(Gesammelte Daten)
..............................

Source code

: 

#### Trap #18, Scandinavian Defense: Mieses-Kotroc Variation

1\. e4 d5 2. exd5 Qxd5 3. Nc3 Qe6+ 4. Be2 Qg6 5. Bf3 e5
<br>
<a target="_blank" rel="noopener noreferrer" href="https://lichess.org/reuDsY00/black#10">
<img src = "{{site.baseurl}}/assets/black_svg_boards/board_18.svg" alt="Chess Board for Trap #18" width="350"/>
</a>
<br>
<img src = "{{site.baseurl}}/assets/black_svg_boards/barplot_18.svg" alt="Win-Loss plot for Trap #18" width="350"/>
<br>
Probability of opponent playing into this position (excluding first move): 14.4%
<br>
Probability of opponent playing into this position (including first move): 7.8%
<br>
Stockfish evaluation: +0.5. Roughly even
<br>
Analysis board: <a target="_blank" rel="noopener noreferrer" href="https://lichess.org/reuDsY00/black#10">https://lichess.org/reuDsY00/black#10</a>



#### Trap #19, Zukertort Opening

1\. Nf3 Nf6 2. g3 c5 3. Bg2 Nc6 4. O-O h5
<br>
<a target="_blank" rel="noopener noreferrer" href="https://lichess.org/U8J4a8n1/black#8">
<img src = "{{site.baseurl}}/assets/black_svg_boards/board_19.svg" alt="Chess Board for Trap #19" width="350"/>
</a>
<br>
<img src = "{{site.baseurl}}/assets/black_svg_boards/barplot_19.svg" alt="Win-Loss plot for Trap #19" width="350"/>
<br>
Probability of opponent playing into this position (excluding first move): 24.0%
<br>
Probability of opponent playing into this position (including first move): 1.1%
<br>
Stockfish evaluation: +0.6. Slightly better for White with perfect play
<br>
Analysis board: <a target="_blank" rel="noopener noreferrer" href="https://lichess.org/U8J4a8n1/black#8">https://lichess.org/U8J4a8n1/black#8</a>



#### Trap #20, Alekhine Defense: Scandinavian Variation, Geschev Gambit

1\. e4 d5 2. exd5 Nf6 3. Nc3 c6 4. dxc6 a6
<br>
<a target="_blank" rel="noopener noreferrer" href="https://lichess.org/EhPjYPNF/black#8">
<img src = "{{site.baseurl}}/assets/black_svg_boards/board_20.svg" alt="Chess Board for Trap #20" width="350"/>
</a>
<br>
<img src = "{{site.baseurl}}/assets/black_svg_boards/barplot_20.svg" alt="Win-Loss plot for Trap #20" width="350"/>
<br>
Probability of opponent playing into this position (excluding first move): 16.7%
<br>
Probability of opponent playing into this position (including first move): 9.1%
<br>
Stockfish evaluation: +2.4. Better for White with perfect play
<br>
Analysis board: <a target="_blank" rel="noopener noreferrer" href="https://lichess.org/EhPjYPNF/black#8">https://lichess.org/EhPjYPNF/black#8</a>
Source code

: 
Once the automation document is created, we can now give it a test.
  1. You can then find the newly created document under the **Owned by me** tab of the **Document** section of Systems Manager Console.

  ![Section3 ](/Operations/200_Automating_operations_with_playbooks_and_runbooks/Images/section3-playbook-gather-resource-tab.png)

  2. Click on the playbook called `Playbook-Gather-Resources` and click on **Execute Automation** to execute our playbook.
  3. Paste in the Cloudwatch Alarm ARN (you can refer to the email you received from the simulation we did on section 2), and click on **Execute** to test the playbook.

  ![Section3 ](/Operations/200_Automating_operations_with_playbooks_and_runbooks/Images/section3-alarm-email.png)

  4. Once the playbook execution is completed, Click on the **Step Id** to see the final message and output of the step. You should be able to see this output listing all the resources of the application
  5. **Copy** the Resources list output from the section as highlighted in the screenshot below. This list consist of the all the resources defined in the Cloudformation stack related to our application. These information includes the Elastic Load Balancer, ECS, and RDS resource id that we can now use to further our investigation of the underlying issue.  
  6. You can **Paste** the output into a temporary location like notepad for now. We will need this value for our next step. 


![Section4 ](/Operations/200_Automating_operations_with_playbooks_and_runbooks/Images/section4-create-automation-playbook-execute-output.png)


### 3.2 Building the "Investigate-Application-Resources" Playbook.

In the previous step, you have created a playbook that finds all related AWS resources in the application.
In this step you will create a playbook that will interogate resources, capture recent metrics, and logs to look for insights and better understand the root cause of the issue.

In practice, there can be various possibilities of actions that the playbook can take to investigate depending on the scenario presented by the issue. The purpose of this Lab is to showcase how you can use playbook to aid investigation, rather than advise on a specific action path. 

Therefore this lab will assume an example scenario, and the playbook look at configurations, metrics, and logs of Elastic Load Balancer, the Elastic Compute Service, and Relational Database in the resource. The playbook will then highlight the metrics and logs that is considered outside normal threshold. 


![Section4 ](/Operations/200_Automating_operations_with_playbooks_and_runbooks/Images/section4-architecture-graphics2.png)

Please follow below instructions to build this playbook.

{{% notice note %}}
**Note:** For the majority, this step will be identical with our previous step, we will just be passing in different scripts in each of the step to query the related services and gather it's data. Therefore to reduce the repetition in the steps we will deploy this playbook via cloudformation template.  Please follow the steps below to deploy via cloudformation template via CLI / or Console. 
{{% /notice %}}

..............................

Wiederhole sämtliche Zeilen oben Zeichen für Zeichen und ohne jede Änderung.

### ERGEBNIS
Source code

: 

#### Trap #18, Scandinavian Defense: Mieses-Kotroc Variation

1\. e4 d5 2. exd5 Qxd5 3. Nc3 Qe6+ 4. Be2 Qg6 5. Bf3 e5
<br>
<a target="_blank" rel="noopener noreferrer" href="https://lichess.org/reuDsY00/black#10">
<img src = "{{site.baseurl}}/assets/black_svg_boards/board_18.svg" alt="Chess Board for Trap #18" width="350"/>
</a>
<br>
<img src = "{{site.baseurl}}/assets/black_svg_boards/barplot_18.svg" alt="Win-Loss plot for Trap #18" width="350"/>
<br>
Probability of opponent playing into this position (excluding first move): 14.4%
<br>
Probability of opponent playing into this position (including first move): 7.8%
<br>
Stockfish evaluation: +0.5. Roughly even
<br>
Analysis board: <a target="_blank" rel="noopener noreferrer" href="https://lichess.org/reuDsY00/black#10">https://lichess.org/reuDsY00/black#10</a>



#### Trap #19, Zukertort Opening

1\. Nf3 Nf6 2. g3 c5 3. Bg2 Nc6 4. O-O h5
<br>
<a target="_blank" rel="noopener noreferrer" href="https://lichess.org/U8J4a8n1/black#8">
<img src = "{{site.baseurl}}/assets/black_svg_boards/board_19.svg" alt="Chess Board for Trap #19" width="350"/>
</a>
<br>
<img src = "{{site.baseurl}}/assets/black_svg_boards/barplot_19.svg" alt="Win-Loss plot for Trap #19" width="350"/>
<br>
Probability of opponent playing into this position (excluding first move): 24.0%
<br>
Probability of opponent playing into this position (including first move): 1.1%
<br>
Stockfish evaluation: +0.6. Slightly better for White with perfect play
<br>
Analysis board: <a target="_blank" rel="noopener noreferrer" href="https://lichess.org/U8J4a8n1/black#8">https://lichess.org/U8J4a8n1/black#8</a>



#### Trap #20, Alekhine Defense: Scandinavian Variation, Geschev Gambit

1\. e4 d5 2. exd5 Nf6 3. Nc3 c6 4. dxc6 a6
<br>
<a target="_blank" rel="noopener noreferrer" href="https://lichess.org/EhPjYPNF/black#8">
<img src = "{{site.baseurl}}/assets/black_svg_boards/board_20.svg" alt="Chess Board for Trap #20" width="350"/>
</a>
<br>
<img src = "{{site.baseurl}}/assets/black_svg_boards/barplot_20.svg" alt="Win-Loss plot for Trap #20" width="350"/>
<br>
Probability of opponent playing into this position (excluding first move): 16.7%
<br>
Probability of opponent playing into this position (including first move): 9.1%
<br>
Stockfish evaluation: +2.4. Better for White with perfect play
<br>
Analysis board: <a target="_blank" rel="noopener noreferrer" href="https://lichess.org/EhPjYPNF/black#8">https://lichess.org/EhPjYPNF/black#8</a>
Source code

: 
Once the automation document is created, we can now give it a test.
  1. You can then find the newly created document under the **Owned by me** tab of the **Document** section of Systems Manager Console.

  ![Section3 ](/Operations/200_Automating_operations_with_playbooks_and_runbooks/Images/section3-playbook-gather-resource-tab.png)

  2. Click on the playbook called `Playbook-Gather-Resources` and click on **Execute Automation** to execute our playbook.
  3. Paste in the Cloudwatch Alarm ARN (you can refer to the email you received from the simulation we did on section 2), and click on **Execute** to test the playbook.

  ![Section3 ](/Operations/200_Automating_operations_with_playbooks_and_runbooks/Images/section3-alarm-email.png)

  4. Once the playbook execution is completed, Click on the **Step Id** to see the final message and output of the step. You should be able to see this output listing all the resources of the application
  5. **Copy** the Resources list output from the section as highlighted in the screenshot below. This list consist of the all the resources defined in the Cloudformation stack related to our application. These information includes the Elastic Load Balancer, ECS, and RDS resource id that we can now use to further our investigation of the underlying issue.  
  6. You can **Paste** the output into a temporary location like notepad for now. We will need this value for our next step. 


![Section4 ](/Operations/200_Automating_operations_with_playbooks_and_runbooks/Images/section4-create-automation-playbook-execute-output.png)


### 3.2 Building the "Investigate-Application-Resources" Playbook.

In the previous step, you have created a playbook that finds all related AWS resources in the application.
In this step you will create a playbook that will interogate resources, capture recent metrics, and logs to look for insights and better understand the root cause of the issue.

In practice, there can be various possibilities of actions that the playbook can take to investigate depending on the scenario presented by the issue. The purpose of this Lab is to showcase how you can use playbook to aid investigation, rather than advise on a specific action path. 

Therefore this lab will assume an example scenario, and the playbook look at configurations, metrics, and logs of Elastic Load Balancer, the Elastic Compute Service, and Relational Database in the resource. The playbook will then highlight the metrics and logs that is considered outside normal threshold. 


![Section4 ](/Operations/200_Automating_operations_with_playbooks_and_runbooks/Images/section4-architecture-graphics2.png)

Please follow below instructions to build this playbook.

{{% notice note %}}
**Note:** For the majority, this step will be identical with our previous step, we will just be passing in different scripts in each of the step to query the related services and gather it's data. Therefore to reduce the repetition in the steps we will deploy this playbook via cloudformation template.  Please follow the steps below to deploy via cloudformation template via CLI / or Console. 
{{% /notice %}}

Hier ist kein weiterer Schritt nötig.